### Request
Going line by line through the entries below, note each one with "Duis", then report how many there are and nothing else.

--- Task material Enclosed Below ---

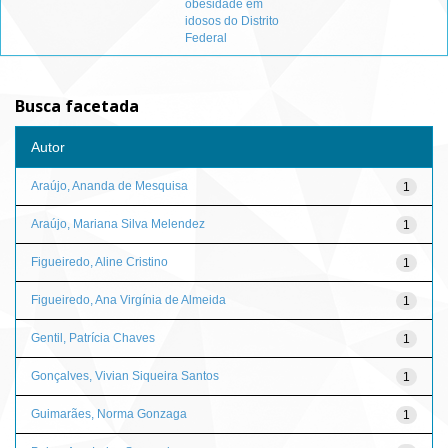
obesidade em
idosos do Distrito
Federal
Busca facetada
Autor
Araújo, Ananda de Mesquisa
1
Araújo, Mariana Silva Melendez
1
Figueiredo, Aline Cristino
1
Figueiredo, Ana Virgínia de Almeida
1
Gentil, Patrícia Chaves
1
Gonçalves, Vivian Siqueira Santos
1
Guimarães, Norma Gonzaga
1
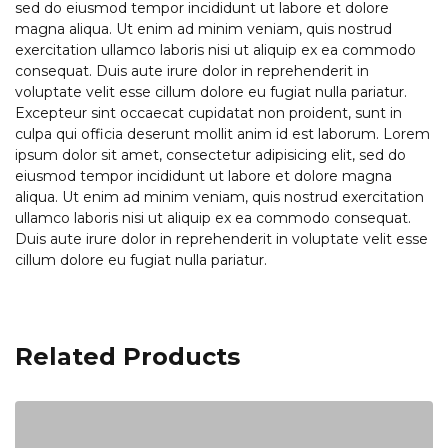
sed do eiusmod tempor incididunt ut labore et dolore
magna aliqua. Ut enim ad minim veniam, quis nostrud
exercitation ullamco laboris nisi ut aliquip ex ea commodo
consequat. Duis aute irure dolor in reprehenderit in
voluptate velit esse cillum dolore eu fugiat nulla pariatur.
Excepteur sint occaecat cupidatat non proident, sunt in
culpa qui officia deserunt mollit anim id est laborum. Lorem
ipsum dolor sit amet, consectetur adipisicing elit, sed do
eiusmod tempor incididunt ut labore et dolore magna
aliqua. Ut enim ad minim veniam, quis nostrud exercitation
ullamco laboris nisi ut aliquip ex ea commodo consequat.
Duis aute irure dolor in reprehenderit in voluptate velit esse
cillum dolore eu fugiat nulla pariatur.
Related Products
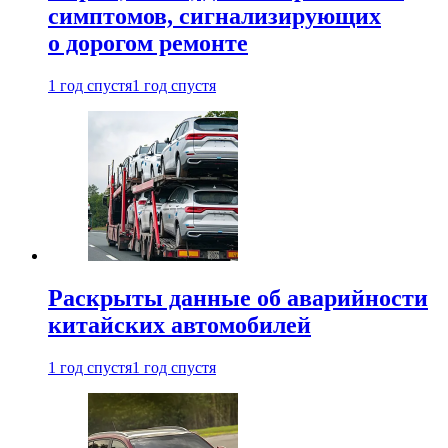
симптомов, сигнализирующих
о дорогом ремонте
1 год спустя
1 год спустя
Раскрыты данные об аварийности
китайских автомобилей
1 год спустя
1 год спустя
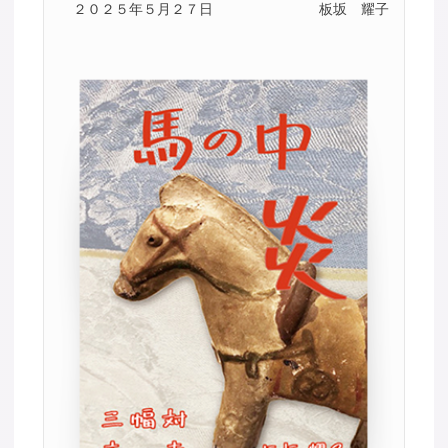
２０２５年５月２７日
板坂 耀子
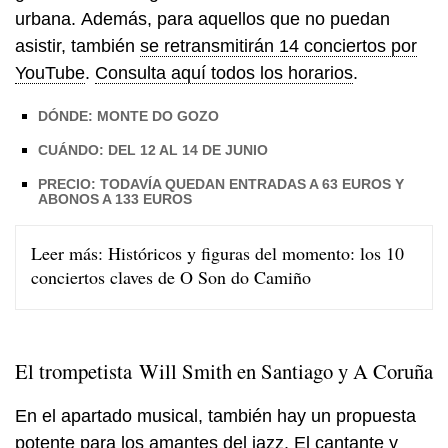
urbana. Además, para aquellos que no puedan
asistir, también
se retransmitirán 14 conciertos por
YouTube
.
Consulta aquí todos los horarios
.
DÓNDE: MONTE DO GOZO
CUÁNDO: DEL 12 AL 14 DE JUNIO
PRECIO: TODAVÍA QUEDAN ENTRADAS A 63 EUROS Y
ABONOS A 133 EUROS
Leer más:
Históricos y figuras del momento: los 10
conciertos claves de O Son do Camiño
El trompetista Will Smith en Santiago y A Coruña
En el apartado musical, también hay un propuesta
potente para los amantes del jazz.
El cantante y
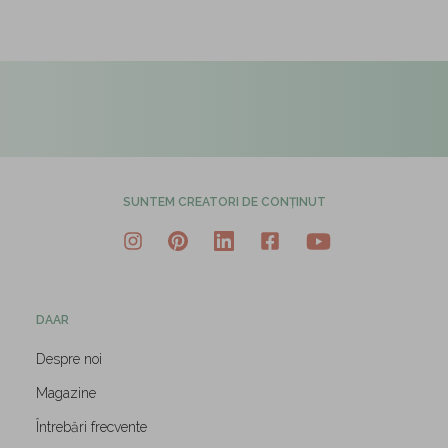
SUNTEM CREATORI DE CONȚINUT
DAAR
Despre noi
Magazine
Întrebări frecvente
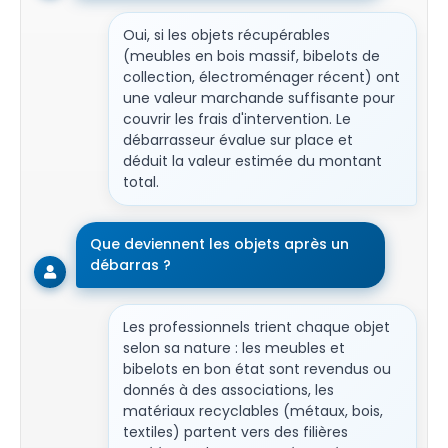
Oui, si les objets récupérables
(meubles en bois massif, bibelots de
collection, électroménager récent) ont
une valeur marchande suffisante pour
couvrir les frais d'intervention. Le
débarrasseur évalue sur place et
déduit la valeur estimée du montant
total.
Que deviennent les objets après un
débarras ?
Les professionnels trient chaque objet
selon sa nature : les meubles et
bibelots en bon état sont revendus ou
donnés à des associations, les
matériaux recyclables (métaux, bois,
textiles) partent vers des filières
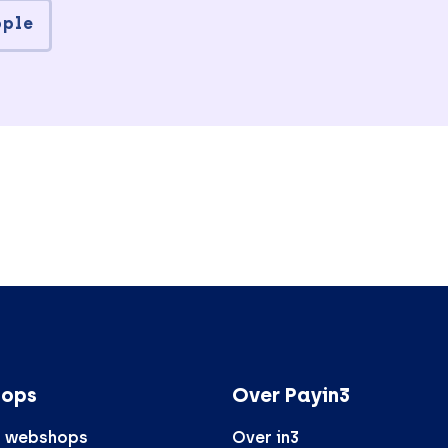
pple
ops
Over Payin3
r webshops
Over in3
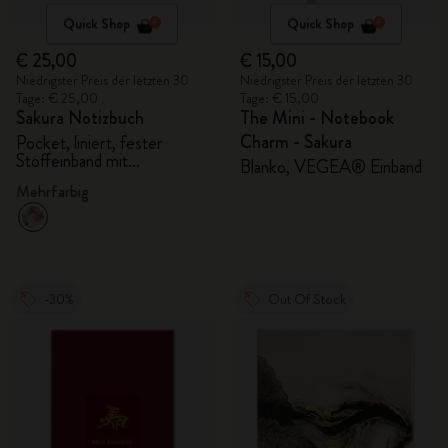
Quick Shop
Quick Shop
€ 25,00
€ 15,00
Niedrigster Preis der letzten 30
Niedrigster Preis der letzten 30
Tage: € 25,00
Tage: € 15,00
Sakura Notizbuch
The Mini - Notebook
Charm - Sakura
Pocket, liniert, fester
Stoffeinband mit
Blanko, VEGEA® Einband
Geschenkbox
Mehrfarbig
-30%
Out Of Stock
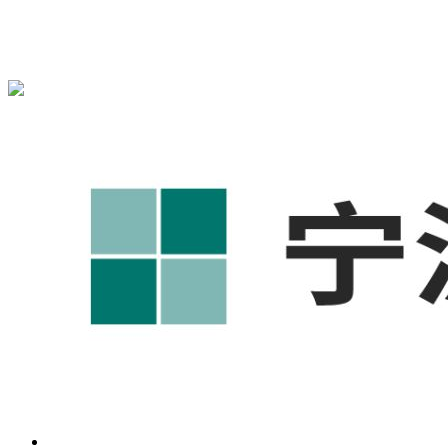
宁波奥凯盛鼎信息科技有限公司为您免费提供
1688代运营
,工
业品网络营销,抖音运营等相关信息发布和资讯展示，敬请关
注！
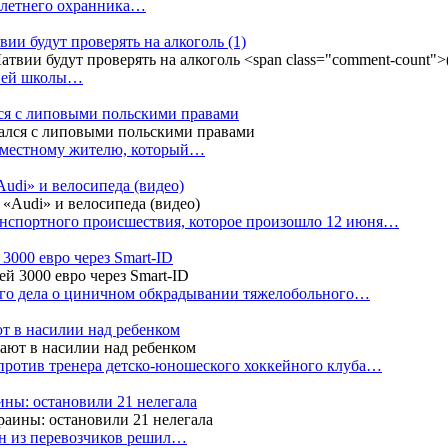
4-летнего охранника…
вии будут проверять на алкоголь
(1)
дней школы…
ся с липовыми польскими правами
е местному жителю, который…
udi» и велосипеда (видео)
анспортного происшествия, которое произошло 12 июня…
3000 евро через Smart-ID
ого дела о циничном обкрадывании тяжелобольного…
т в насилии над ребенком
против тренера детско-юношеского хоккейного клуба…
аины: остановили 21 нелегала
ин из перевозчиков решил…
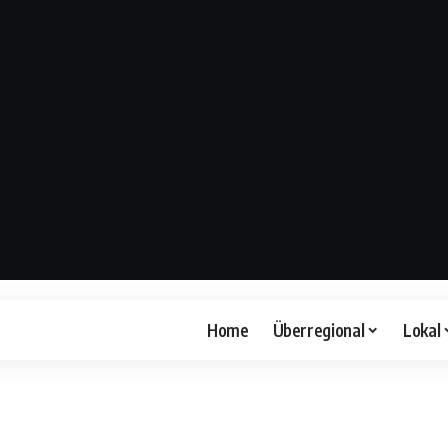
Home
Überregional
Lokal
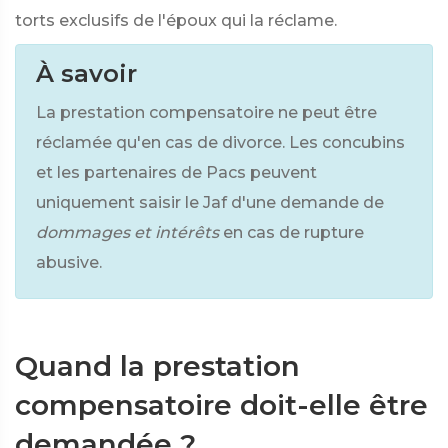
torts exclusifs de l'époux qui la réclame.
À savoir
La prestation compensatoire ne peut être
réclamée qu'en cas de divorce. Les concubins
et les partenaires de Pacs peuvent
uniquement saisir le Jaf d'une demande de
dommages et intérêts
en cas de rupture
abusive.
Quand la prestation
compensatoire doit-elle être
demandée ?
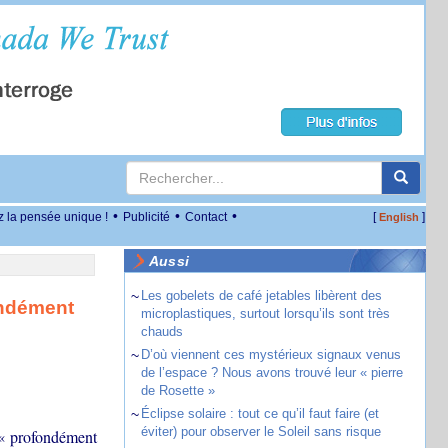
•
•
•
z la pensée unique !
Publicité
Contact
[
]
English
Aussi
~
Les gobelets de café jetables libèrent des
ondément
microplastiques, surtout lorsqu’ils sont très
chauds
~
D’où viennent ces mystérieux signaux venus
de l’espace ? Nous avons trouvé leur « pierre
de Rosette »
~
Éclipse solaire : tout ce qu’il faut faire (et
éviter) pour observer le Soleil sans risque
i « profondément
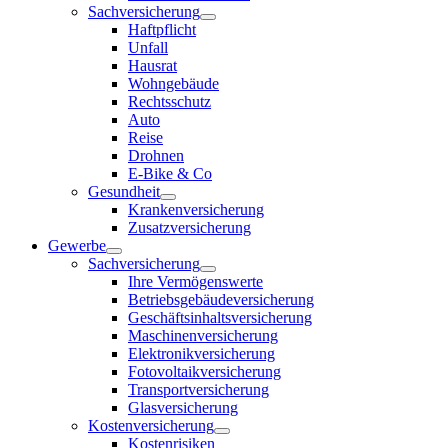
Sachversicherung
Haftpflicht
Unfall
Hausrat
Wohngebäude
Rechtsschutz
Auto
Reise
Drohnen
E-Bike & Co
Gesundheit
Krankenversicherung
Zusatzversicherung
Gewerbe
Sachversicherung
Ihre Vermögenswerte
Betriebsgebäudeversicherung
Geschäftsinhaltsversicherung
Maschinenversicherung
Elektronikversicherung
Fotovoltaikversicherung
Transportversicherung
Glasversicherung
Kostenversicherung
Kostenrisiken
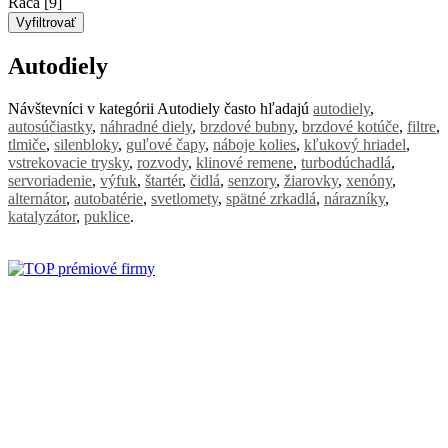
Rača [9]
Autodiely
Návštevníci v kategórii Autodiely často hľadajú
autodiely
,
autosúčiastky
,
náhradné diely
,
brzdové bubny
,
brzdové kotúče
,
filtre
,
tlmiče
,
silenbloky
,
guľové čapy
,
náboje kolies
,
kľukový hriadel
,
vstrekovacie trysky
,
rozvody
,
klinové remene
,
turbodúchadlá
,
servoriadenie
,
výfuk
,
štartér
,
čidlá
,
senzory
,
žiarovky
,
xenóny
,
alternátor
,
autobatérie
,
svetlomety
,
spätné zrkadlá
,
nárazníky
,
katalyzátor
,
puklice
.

--- End of Enclosed Task material ---

### Completed task
2